::: Task inputs

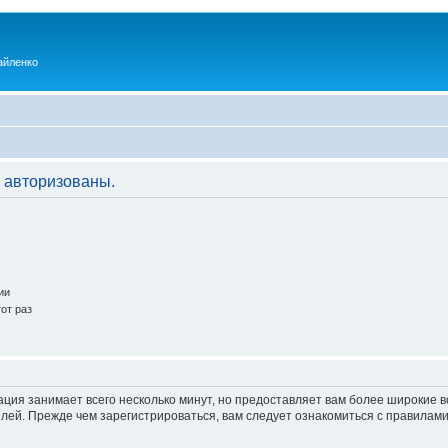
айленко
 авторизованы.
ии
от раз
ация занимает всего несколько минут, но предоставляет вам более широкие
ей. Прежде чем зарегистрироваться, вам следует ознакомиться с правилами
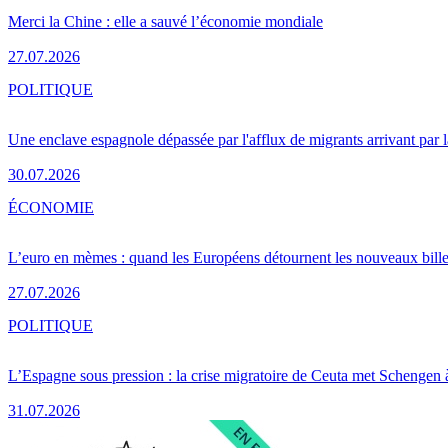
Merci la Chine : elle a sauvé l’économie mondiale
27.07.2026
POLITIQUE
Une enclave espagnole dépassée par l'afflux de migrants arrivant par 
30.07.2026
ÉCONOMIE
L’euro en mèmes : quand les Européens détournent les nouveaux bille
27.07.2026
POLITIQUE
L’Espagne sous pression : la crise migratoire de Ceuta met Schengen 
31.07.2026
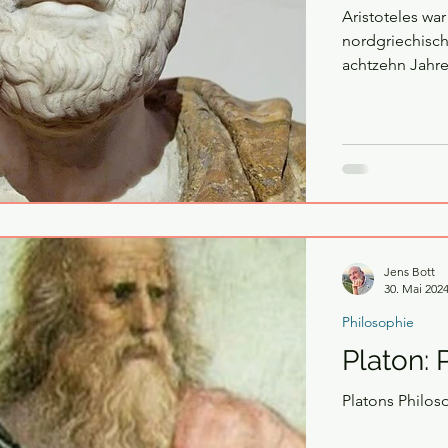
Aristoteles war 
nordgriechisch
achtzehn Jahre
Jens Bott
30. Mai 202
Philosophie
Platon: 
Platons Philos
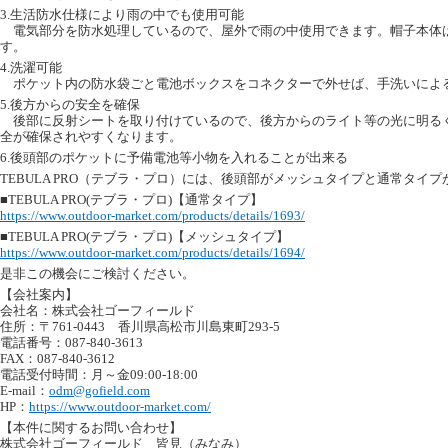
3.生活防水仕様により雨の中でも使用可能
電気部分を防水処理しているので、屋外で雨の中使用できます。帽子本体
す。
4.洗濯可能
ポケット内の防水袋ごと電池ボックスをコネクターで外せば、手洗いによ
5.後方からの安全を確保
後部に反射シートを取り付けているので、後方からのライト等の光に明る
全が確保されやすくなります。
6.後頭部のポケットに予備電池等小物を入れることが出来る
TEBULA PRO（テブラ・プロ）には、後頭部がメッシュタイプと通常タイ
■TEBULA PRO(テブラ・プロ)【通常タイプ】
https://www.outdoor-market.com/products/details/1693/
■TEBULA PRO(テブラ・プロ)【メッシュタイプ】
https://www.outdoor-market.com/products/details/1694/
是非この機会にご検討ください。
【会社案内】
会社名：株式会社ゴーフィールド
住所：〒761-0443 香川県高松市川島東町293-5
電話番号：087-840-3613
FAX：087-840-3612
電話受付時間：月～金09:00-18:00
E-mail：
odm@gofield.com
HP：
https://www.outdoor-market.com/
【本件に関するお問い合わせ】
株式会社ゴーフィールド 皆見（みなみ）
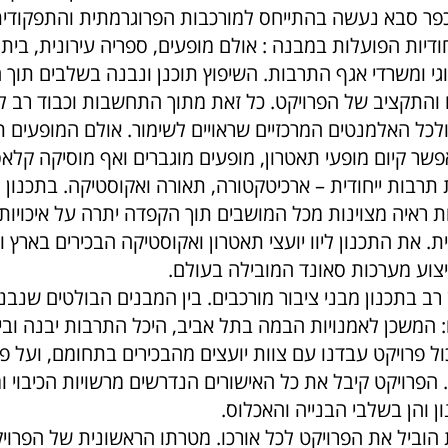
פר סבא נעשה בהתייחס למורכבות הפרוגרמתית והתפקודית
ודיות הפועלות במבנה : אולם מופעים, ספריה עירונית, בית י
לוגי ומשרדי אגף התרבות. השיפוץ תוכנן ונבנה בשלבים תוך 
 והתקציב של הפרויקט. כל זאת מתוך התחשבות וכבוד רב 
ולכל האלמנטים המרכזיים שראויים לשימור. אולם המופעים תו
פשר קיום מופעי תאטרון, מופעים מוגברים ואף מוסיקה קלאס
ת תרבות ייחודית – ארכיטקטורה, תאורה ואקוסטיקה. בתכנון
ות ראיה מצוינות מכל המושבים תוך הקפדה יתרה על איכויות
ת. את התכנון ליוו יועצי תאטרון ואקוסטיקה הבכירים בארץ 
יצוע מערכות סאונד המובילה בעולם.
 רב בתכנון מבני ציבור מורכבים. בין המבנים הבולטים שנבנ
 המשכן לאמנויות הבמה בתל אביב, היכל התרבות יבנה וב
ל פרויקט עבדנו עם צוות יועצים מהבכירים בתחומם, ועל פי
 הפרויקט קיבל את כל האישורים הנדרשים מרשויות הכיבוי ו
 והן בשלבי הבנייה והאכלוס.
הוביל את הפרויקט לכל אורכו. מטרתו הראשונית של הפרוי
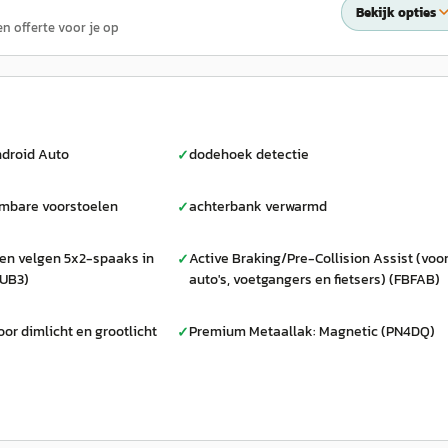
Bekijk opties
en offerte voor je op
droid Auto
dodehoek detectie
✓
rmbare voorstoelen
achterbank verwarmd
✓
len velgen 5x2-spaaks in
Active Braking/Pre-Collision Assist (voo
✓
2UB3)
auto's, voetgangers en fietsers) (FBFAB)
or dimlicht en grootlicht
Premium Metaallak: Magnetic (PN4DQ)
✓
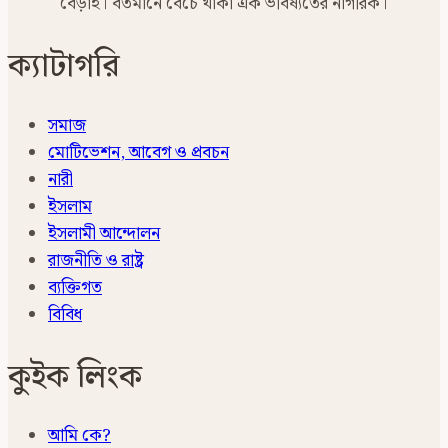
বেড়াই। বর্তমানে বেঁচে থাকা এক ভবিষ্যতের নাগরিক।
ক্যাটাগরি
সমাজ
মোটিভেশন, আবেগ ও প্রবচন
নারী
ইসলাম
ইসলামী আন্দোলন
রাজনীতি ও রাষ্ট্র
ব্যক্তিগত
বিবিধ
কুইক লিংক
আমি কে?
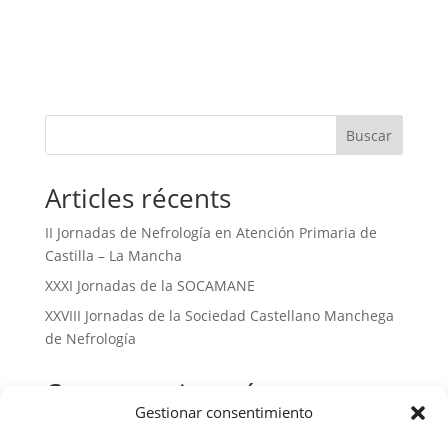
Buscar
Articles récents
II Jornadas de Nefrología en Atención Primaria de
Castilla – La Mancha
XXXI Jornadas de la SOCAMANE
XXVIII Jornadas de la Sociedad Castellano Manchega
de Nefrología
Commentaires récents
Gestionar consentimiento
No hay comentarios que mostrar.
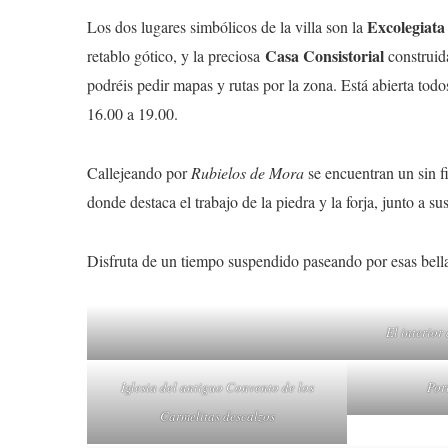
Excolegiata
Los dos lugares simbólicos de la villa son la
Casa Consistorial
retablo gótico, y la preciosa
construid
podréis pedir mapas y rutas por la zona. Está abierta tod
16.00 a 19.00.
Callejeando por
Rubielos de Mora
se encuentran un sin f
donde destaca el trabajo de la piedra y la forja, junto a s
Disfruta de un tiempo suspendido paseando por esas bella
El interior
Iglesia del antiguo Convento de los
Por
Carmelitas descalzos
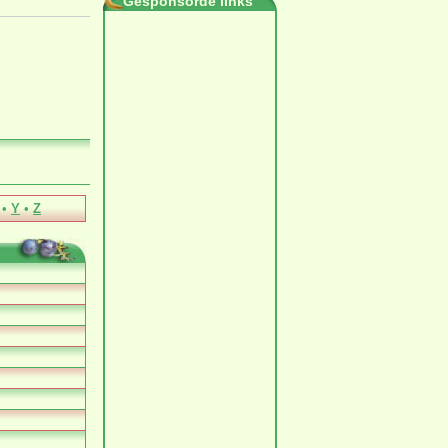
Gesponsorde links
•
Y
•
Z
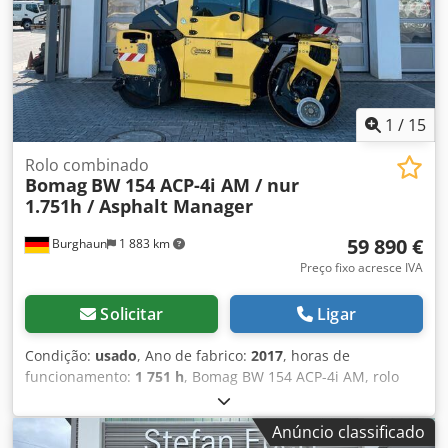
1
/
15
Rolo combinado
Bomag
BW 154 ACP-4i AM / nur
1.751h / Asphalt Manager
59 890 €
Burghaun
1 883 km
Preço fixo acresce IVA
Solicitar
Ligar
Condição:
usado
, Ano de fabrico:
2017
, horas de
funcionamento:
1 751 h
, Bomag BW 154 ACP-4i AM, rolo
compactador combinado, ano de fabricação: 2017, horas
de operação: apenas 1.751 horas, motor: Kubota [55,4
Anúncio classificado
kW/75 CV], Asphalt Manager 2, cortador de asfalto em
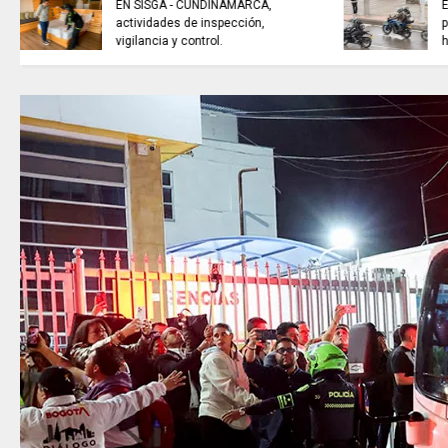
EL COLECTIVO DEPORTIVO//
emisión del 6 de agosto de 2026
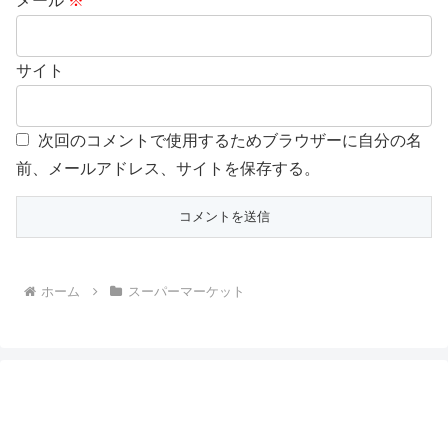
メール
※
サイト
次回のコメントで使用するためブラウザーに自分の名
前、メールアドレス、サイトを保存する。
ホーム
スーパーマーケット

::::::

Without including any pictures, output each entry above exactly as it appears.

айленко
 авторизованы.
ии
от раз
ация занимает всего несколько минут, но предоставляет вам более широкие
ей. Прежде чем зарегистрироваться, вам следует ознакомиться с правилами
Merci la Chine : elle a sauvé l’économie mondiale
27.07.2026
POLITIQUE
Une enclave espagnole dépassée par l'afflux de migrants arrivant par 
30.07.2026
ÉCONOMIE
L’euro en mèmes : quand les Européens détournent les nouveaux bille
27.07.2026
POLITIQUE
L’Espagne sous pression : la crise migratoire de Ceuta met Schengen 
31.07.2026
Aristoteles war 
nordgriechisch
achtzehn Jahre
Jens Bott
30. Mai 202
Philosophie
Platon: 
Platons Philos
3.生活防水仕様により雨の中でも使用可能
電気部分を防水処理しているので、屋外で雨の中使用できます。帽子本体
す。
4.洗濯可能
ポケット内の防水袋ごと電池ボックスをコネクターで外せば、手洗いによ
5.後方からの安全を確保
後部に反射シートを取り付けているので、後方からのライト等の光に明る
全が確保されやすくなります。
6.後頭部のポケットに予備電池等小物を入れることが出来る
TEBULA PRO（テブラ・プロ）には、後頭部がメッシュタイプと通常タイ
■TEBULA PRO(テブラ・プロ)【通常タイプ】
https://www.outdoor-market.com/products/details/1693/
■TEBULA PRO(テブラ・プロ)【メッシュタイプ】
https://www.outdoor-market.com/products/details/1694/
是非この機会にご検討ください。
【会社案内】
会社名：株式会社ゴーフィールド
住所：〒761-0443 香川県高松市川島東町293-5
電話番号：087-840-3613
FAX：087-840-3612
電話受付時間：月～金09:00-18:00
E-mail：
odm@gofield.com
HP：
https://www.outdoor-market.com/
【本件に関するお問い合わせ】
株式会社ゴーフィールド 皆見（みなみ）
פר סבא נעשה בהתייחס למורכבות הפרוגרמתית והתפקודית
ודיות הפועלות במבנה : אולם מופעים, ספריה עירונית, בית י
לוגי ומשרדי אגף התרבות. השיפוץ תוכנן ונבנה בשלבים תוך 
 והתקציב של הפרויקט. כל זאת מתוך התחשבות וכבוד רב 
ולכל האלמנטים המרכזיים שראויים לשימור. אולם המופעים תו
פשר קיום מופעי תאטרון, מופעים מוגברים ואף מוסיקה קלאס
ת תרבות ייחודית – ארכיטקטורה, תאורה ואקוסטיקה. בתכנון
ות ראיה מצוינות מכל המושבים תוך הקפדה יתרה על איכויות
ת. את התכנון ליוו יועצי תאטרון ואקוסטיקה הבכירים בארץ 
יצוע מערכות סאונד המובילה בעולם.
 רב בתכנון מבני ציבור מורכבים. בין המבנים הבולטים שנבנ
 המשכן לאמנויות הבמה בתל אביב, היכל התרבות יבנה וב
ל פרויקט עבדנו עם צוות יועצים מהבכירים בתחומם, ועל פי
 הפרויקט קיבל את כל האישורים הנדרשים מרשויות הכיבוי ו
 והן בשלבי הבנייה והאכלוס.
הוביל את הפרויקט לכל אורכו. מטרתו הראשונית של הפרוי
Bekijk opties
en offerte voor je op
droid Auto
dodehoek detectie
✓
rmbare voorstoelen
achterbank verwarmd
✓
len velgen 5x2-spaaks in
Active Braking/Pre-Collision Assist (voo
✓
2UB3)
auto's, voetgangers en fietsers) (FBFAB)
or dimlicht en grootlicht
Premium Metaallak: Magnetic (PN4DQ)
✓
বেড়াই। বর্তমানে বেঁচে থাকা এক ভবিষ্যতের নাগরিক।
ক্যাটাগরি
সমাজ
মোটিভেশন, আবেগ ও প্রবচন
নারী
ইসলাম
ইসলামী আন্দোলন
রাজনীতি ও রাষ্ট্র
ব্যক্তিগত
বিবিধ
কুইক লিংক
আমি কে?
Buscar
Articles récents
II Jornadas de Nefrología en Atención Primaria de
Castilla – La Mancha
XXXI Jornadas de la SOCAMANE
XXVIII Jornadas de la Sociedad Castellano Manchega
de Nefrología
Commentaires récents
Gestionar consentimiento
No hay comentarios que mostrar.
Excolegiata
Los dos lugares simbólicos de la villa son la
Casa Consistorial
retablo gótico, y la preciosa
construid
podréis pedir mapas y rutas por la zona. Está abierta tod
16.00 a 19.00.
Callejeando por
Rubielos de Mora
se encuentran un sin f
donde destaca el trabajo de la piedra y la forja, junto a s
Disfruta de un tiempo suspendido paseando por esas bella
El interior
Iglesia del antiguo Convento de los
Por
Carmelitas descalzos
Gesponsorde links
•
Y
•
Z
1
/
15
Rolo combinado
Bomag
BW 154 ACP-4i AM / nur
1.751h / Asphalt Manager
59 890 €
Burghaun
1 883 km
Preço fixo acresce IVA
Solicitar
Ligar
Condição:
usado
, Ano de fabrico:
2017
, horas de
funcionamento:
1 751 h
, Bomag BW 154 ACP-4i AM, rolo
compactador combinado, ano de fabricação: 2017, horas
de operação: apenas 1.751 horas, motor: Kubota [55,4
Anúncio classificado
kW/75 CV], Asphalt Manager 2, cortador de asfalto em
EL COLECTIVO DEPORTIVO//
emisión del 6 de agosto de 2026
メール
※
サイト
次回のコメントで使用するためブラウザーに自分の名
前、メールアドレス、サイトを保存する。
ホーム
スーパーマーケット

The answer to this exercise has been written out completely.